→ **Activity**: Copy out the passage on bifactor and unidimensional models word for word, from "This illustrates precisely" up to and including "impact model comparison.".

→ **Text under study**:
........

We begin with Table 5, which shows the 30 individuals with the most negative INDCHI values (redundant patterns removed). Clearly the INDCHI values do not deviate much from zero. These appear to be individuals who are relatively consistent across positively and negatively worded items, as judged by PN values, but who clearly are inconsistent within item type. These individual all have implausible response patterns as judged by ds, are severely down-weighted in estimation, and are judged as unmodelable by the dr indices. Thus Table 5 contains the people with unusual, possibly invalid, response patterns that end up favoring the unidimensional model. What exactly to make of a response pattern of 11423 42111 as possibly reflecting a single “trait” of self-esteem is a mystery to us.
In Table 6 are shown example response patterns that are more likely under the bifactor and that make the bifactor statistically superior to the unidimensional model. Importantly, note that in Table 6, there were many response patterns such as 11111 44444, but we deleted redundant patterns. In contrast to Table 5, these individuals have very large PN values, indicating either invalid responding (e.g., not reading the items), yea or nay saying, misunderstanding how to use the response options, or they profess to have low self-esteem but will not endorse any negative self-evaluations or vice versa. Like the individuals in Table 5, these individuals also have very large ds values and receive very low weights in estimation. Unlike the individuals in Table 5, these individuals are deemed not to fit the unidimensional model, but to have residuals that are small and not-significant in the bifactor.
This illustrates precisely our concern about the bifactor displaying superior fit, partly because it can accommodate a certain type of unlikely, possibly invalid response pattern, namely, a pattern that is inconsistent between item types, but consistent within. The pattern 12111 44444, for example, has a value of 69.34 in the unidimensional model, and 11.23 in the bifactor. In turn, this individual contributes 15.64 to the overall INDCHI; when there are many such individuals, as in this dataset, those sizable INDCHI can greatly impact model comparison.
Finally, for completeness, Table 7 shows individuals with response patterns about equally likely in the unidimensional and bifactor models. These are individuals who are consistent across item type as judged by the small PN values. Inspection of the response patterns reveals that they are fairly consistent within item type as well. Moreover, these individuals tend to be weighted at 1.0 during estimation (with exceptions) and have dr residuals that are not statistically significant in either unidimensional or bifactor models (again with exceptions).
Discussion
We applied a robust IRLS estimation (Yuan & Bentler, 2000) to a large, publicly available, internet sample of responses to the RSES (Rosenberg, 1965). Two types of distance measures were used. The first, ds called “implausibility”, reflects the discrepancy between an individual’s item response pattern and an estimated mean and covariance matrix. The second, dr, called “unmodelability”, reflects the magnitude of an individual’s residual given a fitted model. In the following, our review of results is divided into three sections.

........

→ **Material provided**:
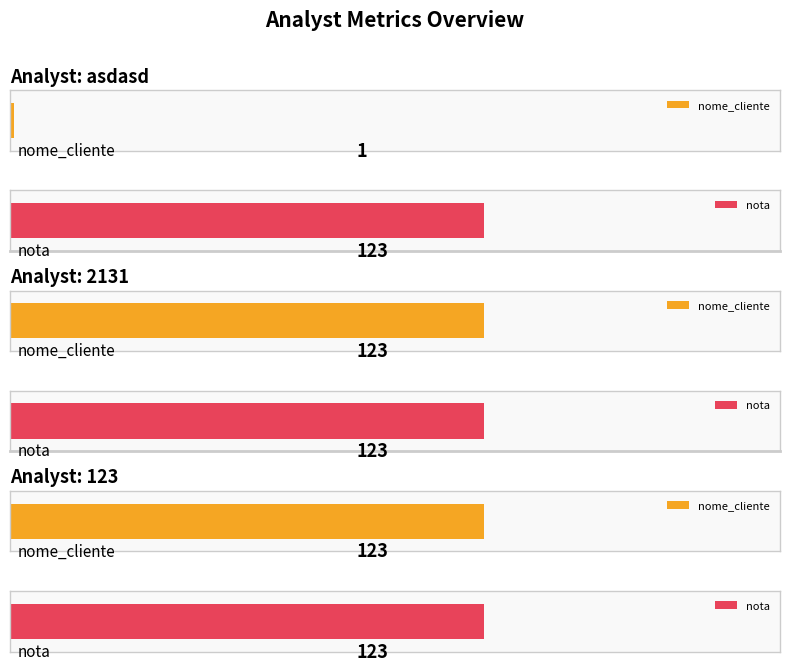

What position from the right is 123?

1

........

→ **Response for this exercise**:
This illustrates precisely our concern about the bifactor displaying superior fit, partly because it can accommodate a certain type of unlikely, possibly invalid response pattern, namely, a pattern that is inconsistent between item types, but consistent within. The pattern 12111 44444, for example, has a value of 69.34 in the unidimensional model, and 11.23 in the bifactor. In turn, this individual contributes 15.64 to the overall INDCHI; when there are many such individuals, as in this dataset, those sizable INDCHI can greatly impact model comparison.